The Principles of European Tort Law are intended to serve as a common framework for the further development of national tort laws and also of singular European legislation, which could avoid a further drifting-apart of piecemeal rule-making both on a national and on the European level.

===Principles===
1. Basic Norm
2. General Conditions of Liability
  - Damage
  - Causation
3. Bases of Liability
  - Liability based on fault
  - Strict Liability
  - Liability for others
4. Defences
  - Defences in general
  - Contributory conduct or activity
5. Multiple Tortfeasors
6. Remedies
  - Damages

==Future==
Despite these efforts, there is still the preliminary question of whether harmonisation of tort law is feasible and desirable. There is argument to suggest that harmonisation is not as self-evident as it seems to be at first. Harmonization of tort law does not need only a formal legal basis but also a substantial justification. The need for harmonisation may be self-evident because the idea was that differences between the Member States were an obstacle to the achievement of an internal market.
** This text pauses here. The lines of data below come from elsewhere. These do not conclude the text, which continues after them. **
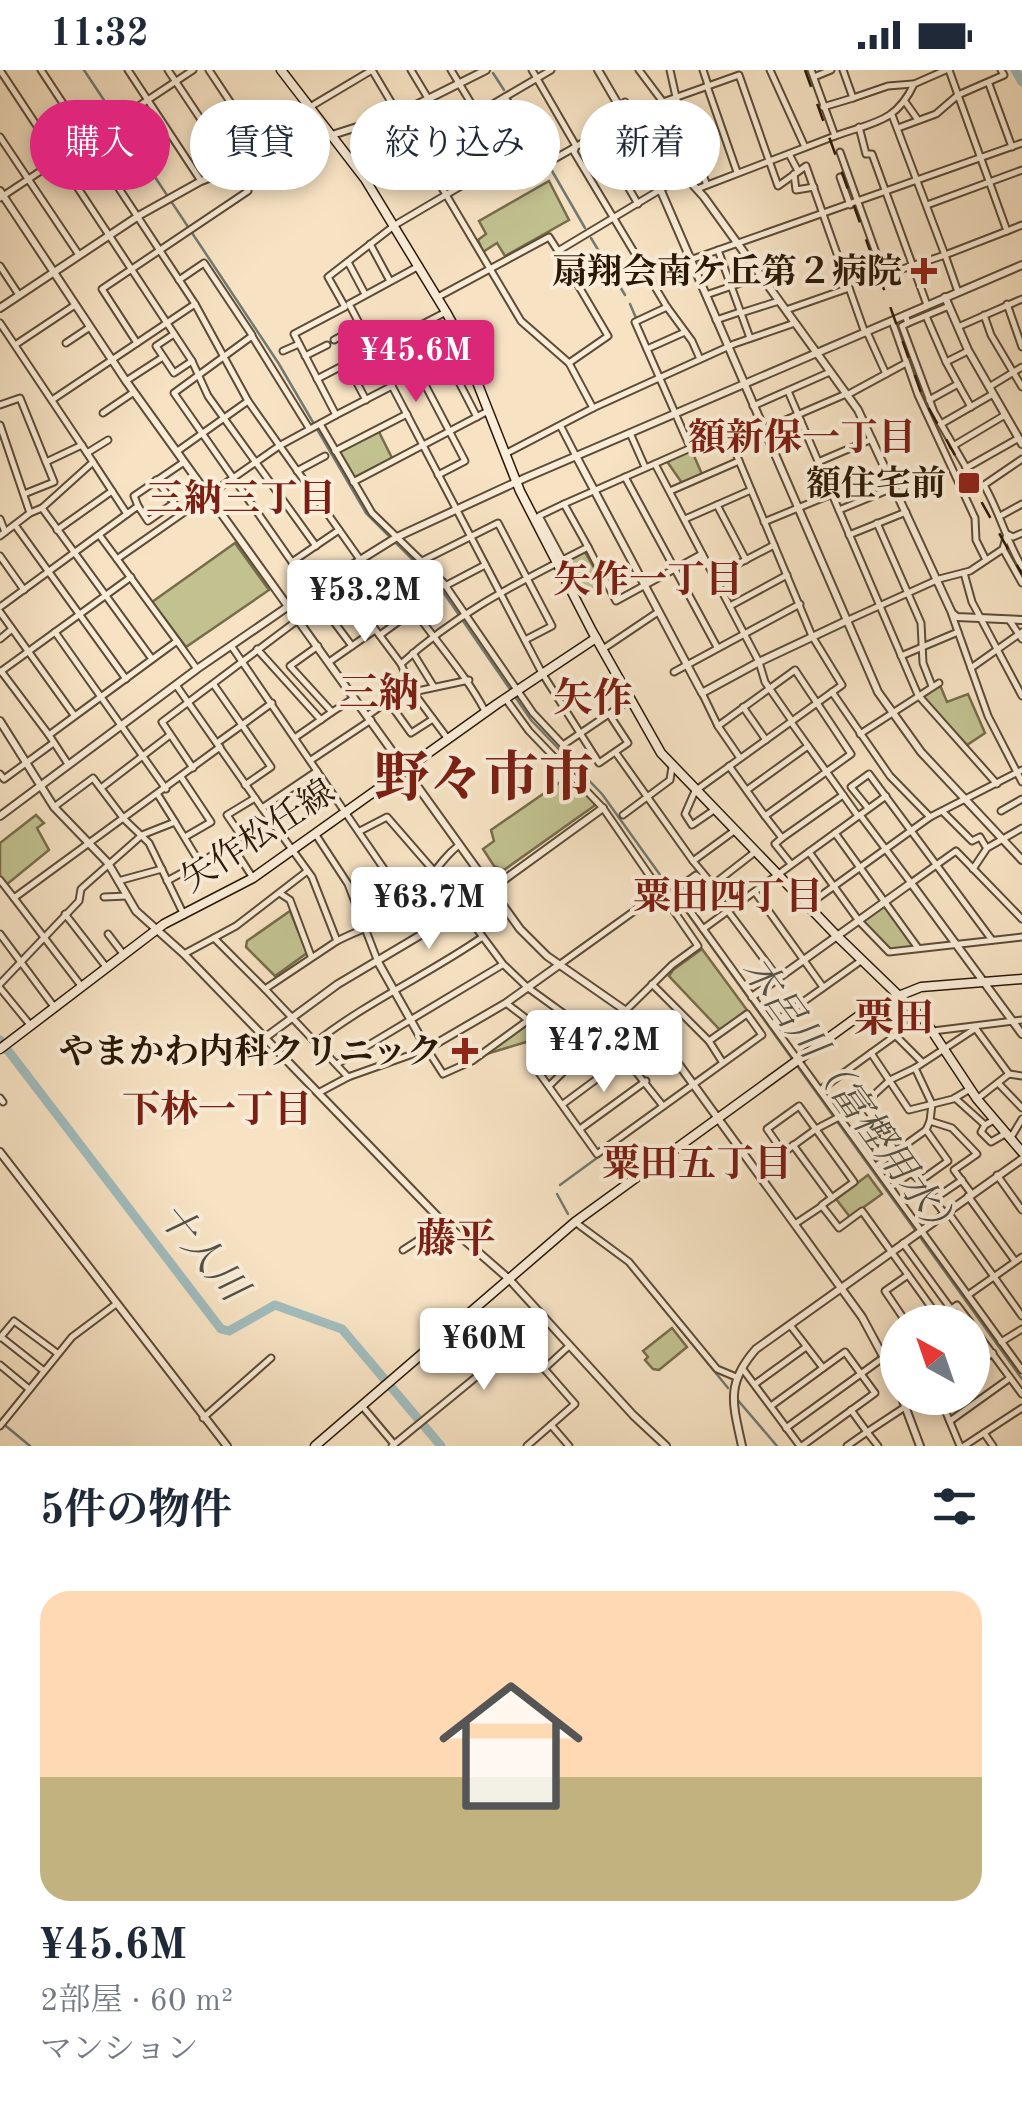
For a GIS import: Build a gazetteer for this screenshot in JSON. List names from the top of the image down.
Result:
{
  "streets": {
    "main road": ["矢作松任線"]
  },
  "districts": [
    "額新保一丁目",
    "三納三丁目",
    "矢作一丁目",
    "三納",
    "矢作",
    "野々市市",
    "粟田四丁目",
    "栗田",
    "下林一丁目",
    "粟田五丁目",
    "藤平"
  ],
  "water": ["木呂川（富樫用水）", "十人川"],
  "places": {
    "health": ["扇翔会南ケ丘第２病院", "やまかわ内科クリニック"],
    "transit": ["額住宅前"]
  },
  "north": "top left",
  "page": {
    "status": "11:32",
    "chip": [
      "購入",
      "賃貸",
      "絞り込み",
      "新着"
    ],
    "price": [
      "¥45.6M",
      "¥53.2M",
      "¥63.7M",
      "¥47.2M",
      "¥60M"
    ],
    "heading": "5件の物件",
    "list": [
      {
        "name": "¥45.6M",
        "note": "2部屋 · 60 m² · マンション"
      }
    ]
  }
}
According to the ECJ, a measure of harmonisation must actually contribute to improving the establishment and functioning of the internal market. A harmonising measure therefore has to delineate the distortions that flow from the differences between national laws. Also, it would have to outline how the measures aim to prevent distortions. In any case, the advantages of these measures need to be balanced with the costs involved.
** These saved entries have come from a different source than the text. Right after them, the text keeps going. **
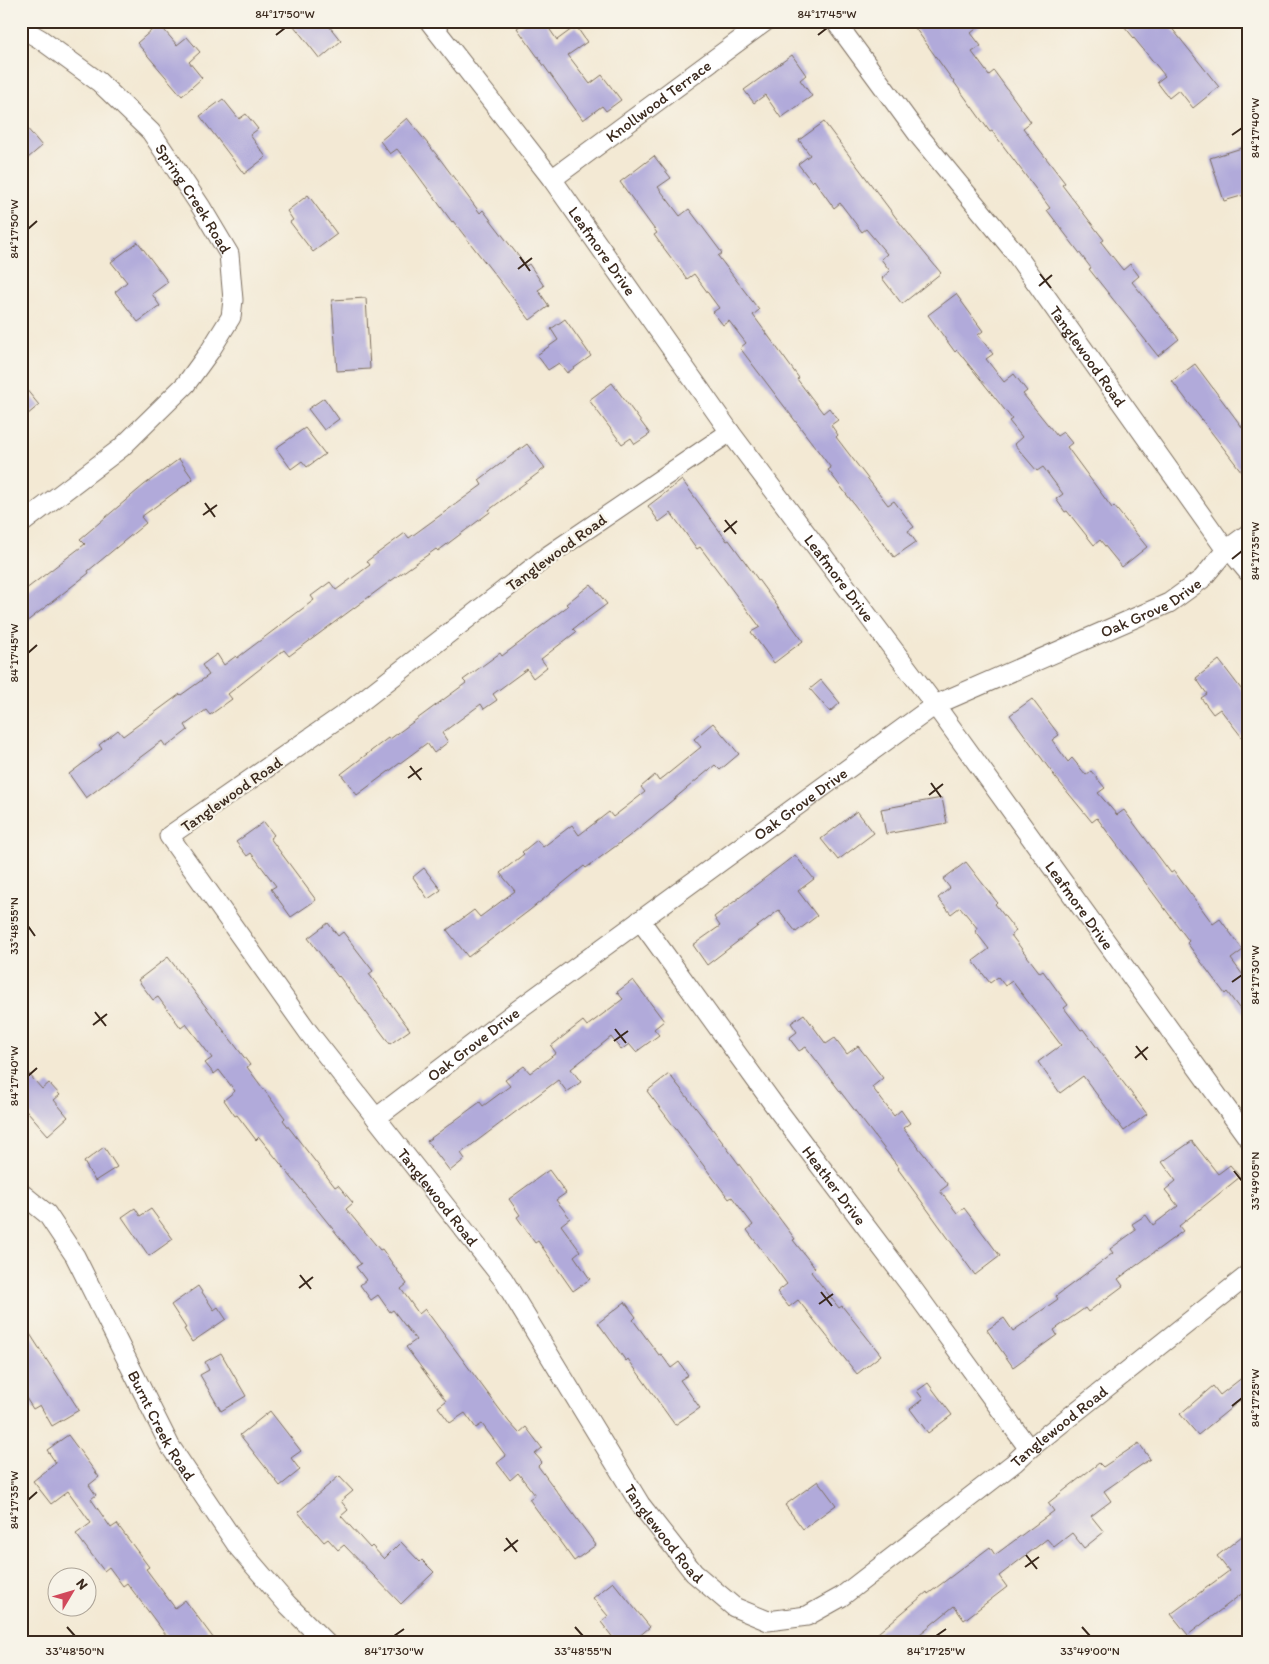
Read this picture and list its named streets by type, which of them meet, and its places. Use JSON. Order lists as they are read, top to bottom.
{
  "streets": {
    "street": [
      "Knollwood Terrace",
      "Spring Creek Road",
      "Leafmore Drive",
      "Tanglewood Road",
      "Oak Grove Drive",
      "Heather Drive",
      "Burnt Creek Road"
    ]
  },
  "crossings": [
    ["Knollwood Terrace", "Leafmore Drive"],
    ["Leafmore Drive", "Tanglewood Road"],
    ["Leafmore Drive", "Oak Grove Drive"],
    ["Tanglewood Road", "Oak Grove Drive"],
    ["Tanglewood Road", "Heather Drive"],
    ["Oak Grove Drive", "Heather Drive"]
  ],
  "north": "top right",
  "coordinates": [
    "84°17'50\"W",
    "84°17'45\"W",
    "84°17'40\"W",
    "84°17'35\"W",
    "33°48'55\"N",
    "84°17'30\"W",
    "33°49'05\"N",
    "84°17'25\"W",
    "33°48'50\"N",
    "33°49'00\"N"
  ]
}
There are two observations which may further question the desirability and feasibility of the harmonisation of tort law. Firstly, the harmonisation of tort law is hard to achieve without taking into account other compensation systems, such as private insurance and social security systems. These systems are strongly interconnected and it is undesirable to harmonise one without the others.

Secondly, harmonisation of tort law would also need harmonisation of administrative and criminal law. Most legal systems acknowledge the possibility to be liable for damage caused by the violation of a statutory duty. Hence, if there were to be harmonisation of the rules for breach of statutory duty, one should also harmonise the statutory rules that can be invoked as a basis for this tort.

What is certain is that, an agenda for further debate must be pursued. Perhaps the focus should not be on Europe united by European rules, but rather on a Europe united in diversity with harmonised rules where needed and diversity where possible.